A FRAME from the end of the video, with actress Ramona Taj in a composite effect created by Wolfeboro Community Television’s Ryan Noonan. (Courtesy photo) (click for larger version)
August 04, 2011
WOLFEBORO — Tina Maxfield has been writing all of her life in various forms, from occasional poetry to a children's Christmas book. Then two years ago, she wrote a poem to come to grips with a very troubled period in life that included the loss of her brother.

It was a powerful poem, and four or five months later Tina began to hear a melody lifting the words and strengthening them. Hearing that melody began a process than led her, with the help of many people, to move from a simple poem to create a music video that is now on YouTube.

She first went to Andy Campbell, Music Director of Brewster Academy, and he helped her transcribe the melody into musical notation. From there she went to The Folk Cellar in Wolfeboro, where Ryan Ordway did a musical arrangement of the melody and produced a CD recording of Maxfield singing the poem to the music, with Laurie Meeder playing the cello.

The lyrics suggested a story and Maxfield then went to Peter Pijoan and Ryan Noonan at Wolfeboro Community Television, who helped her develop a script for a video that would combine the song with images and tell a story. From them she connected with Steve Day (who was profiled by Elissa Paquette in our Oct. 10, 2010 issue), who helped find an actress (Ramona Taj) and an actor (Jeff Davis) to portray the despairing young woman and her boyfriend. For one scene demonstrating how the young woman's life was deteriorating, she needed a policeman, and Wolfeboro's Lt. Dean Rondeau was willing to fill that role.

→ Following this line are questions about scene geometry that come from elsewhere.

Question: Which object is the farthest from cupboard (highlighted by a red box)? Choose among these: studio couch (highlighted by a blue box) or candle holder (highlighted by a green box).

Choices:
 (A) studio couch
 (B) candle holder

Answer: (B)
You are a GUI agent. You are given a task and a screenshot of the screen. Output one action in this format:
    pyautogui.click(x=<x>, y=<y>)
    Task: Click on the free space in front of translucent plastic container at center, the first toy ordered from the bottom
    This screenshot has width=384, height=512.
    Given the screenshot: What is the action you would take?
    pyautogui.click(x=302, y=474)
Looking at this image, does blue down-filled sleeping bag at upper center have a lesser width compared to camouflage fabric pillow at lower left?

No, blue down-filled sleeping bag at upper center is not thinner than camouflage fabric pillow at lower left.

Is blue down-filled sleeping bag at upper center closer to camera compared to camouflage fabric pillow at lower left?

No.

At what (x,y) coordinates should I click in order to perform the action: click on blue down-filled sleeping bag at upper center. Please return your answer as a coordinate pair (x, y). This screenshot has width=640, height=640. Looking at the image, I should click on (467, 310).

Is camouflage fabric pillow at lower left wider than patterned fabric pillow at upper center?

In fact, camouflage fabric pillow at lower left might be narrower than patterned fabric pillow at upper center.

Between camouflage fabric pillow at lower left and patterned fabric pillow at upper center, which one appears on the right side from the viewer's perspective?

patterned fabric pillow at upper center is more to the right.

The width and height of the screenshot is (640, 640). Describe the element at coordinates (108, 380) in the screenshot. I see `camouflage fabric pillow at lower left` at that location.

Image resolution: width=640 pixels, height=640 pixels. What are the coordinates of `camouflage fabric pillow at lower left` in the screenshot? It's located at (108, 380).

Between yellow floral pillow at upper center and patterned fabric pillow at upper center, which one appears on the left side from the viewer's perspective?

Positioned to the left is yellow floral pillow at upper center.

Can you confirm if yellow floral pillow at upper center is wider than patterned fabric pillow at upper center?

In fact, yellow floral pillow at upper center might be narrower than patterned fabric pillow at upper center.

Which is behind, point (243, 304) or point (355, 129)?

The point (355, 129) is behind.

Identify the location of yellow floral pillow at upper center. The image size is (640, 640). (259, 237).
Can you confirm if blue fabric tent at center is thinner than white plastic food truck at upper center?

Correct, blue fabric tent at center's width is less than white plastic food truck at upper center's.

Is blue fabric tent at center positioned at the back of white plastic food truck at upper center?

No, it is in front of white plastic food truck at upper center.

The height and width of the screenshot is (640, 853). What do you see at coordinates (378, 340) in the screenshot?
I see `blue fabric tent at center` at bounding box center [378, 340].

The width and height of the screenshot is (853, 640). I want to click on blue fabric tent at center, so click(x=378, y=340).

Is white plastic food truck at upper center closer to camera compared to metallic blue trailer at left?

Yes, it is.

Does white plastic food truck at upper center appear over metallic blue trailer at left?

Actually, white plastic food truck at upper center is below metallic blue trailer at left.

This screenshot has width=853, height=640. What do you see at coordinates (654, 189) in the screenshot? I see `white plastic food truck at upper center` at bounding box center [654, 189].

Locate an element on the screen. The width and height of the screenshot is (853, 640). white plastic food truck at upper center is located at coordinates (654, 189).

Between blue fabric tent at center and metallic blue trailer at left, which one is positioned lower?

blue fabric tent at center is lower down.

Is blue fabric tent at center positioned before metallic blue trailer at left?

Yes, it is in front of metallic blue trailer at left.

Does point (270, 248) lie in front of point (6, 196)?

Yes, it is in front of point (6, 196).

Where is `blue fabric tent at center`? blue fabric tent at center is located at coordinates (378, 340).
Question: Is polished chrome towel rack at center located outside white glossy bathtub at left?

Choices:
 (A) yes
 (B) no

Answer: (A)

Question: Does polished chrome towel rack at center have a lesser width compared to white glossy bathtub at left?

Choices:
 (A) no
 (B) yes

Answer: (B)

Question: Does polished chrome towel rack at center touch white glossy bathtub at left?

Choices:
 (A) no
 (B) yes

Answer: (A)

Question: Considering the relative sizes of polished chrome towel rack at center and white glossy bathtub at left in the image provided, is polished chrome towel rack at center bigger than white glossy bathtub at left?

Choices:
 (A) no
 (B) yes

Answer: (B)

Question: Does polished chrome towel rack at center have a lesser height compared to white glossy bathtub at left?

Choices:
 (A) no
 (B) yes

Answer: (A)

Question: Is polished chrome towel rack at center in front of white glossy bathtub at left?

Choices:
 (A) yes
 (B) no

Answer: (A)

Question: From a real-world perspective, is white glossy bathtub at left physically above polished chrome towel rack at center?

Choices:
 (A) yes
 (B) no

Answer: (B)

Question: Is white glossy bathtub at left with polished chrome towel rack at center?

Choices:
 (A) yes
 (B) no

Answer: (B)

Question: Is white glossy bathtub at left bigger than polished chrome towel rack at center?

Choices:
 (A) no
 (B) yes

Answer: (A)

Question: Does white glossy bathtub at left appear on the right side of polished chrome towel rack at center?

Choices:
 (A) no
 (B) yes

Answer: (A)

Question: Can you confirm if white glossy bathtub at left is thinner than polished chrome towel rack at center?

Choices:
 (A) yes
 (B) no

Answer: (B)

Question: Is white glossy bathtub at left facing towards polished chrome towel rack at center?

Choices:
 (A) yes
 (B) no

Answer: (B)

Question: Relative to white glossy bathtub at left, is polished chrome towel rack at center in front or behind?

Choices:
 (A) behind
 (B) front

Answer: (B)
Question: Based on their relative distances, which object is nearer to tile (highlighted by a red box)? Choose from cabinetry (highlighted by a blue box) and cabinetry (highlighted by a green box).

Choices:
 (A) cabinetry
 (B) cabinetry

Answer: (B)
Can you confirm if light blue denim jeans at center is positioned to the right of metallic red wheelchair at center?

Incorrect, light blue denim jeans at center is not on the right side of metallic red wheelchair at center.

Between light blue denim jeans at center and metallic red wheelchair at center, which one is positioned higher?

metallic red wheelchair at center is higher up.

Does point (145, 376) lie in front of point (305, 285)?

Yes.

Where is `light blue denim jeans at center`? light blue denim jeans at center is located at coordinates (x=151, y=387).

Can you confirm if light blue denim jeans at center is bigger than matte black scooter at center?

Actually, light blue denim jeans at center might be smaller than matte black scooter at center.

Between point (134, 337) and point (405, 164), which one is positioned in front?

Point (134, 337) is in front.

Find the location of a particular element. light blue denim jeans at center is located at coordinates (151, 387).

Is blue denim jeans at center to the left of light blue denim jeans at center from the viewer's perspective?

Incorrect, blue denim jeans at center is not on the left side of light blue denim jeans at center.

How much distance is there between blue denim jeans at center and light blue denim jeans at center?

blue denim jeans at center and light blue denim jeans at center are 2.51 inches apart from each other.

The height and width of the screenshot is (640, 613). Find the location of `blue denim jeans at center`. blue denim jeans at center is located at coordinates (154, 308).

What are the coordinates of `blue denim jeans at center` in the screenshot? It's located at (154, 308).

"I was involved in every step of the project," Maxfield says. "But I could not have done it without the willing help of many people."

A critical scene later in the video has the young woman discover a lovely little church in the woods with a stream and a graveyard nearby. "That is Wonalancet Chapel," Maxfield says. "It's a special place where my father preached. My Great Aunt Betty owned an inn nearby as well as most of the area, and my brother is buried in the church graveyard."

The video involves several special effects. Most were created by Ryan Noonan, but one key transformation was made possible by Jerome Holden of JC Signs who created a huge book that appears to be made of granite that transforms into a bible. Holden even came up with the biblical passages that appear on the stone book.

Once the music video was completed, Kevin Froleiks, a summer intern who was helping Maxfield Real Estate with Web and media development, launched the video on YouTube as well as several Christian Web sites.

At this point you may want to see the result of all of this effort. To find it you can simply type "O Lord Maxfield" in Google. Alternatively, here is the direct link to YouTube: http://www.youtube.com/watch?v=ktDCtCC4E5M.

The video was uploaded June 15 and already has had 495 views as of this writing.

Will there be another video? Maxfield is encouraged by how well "O, Lord" turned out and its reception to date, but is not sure where this will take her as a writer.

She did say that she has begun hearing another melody growing out of a poem she wrote and read at her brother's funeral, and she has, once again, talked with Andy Campbell.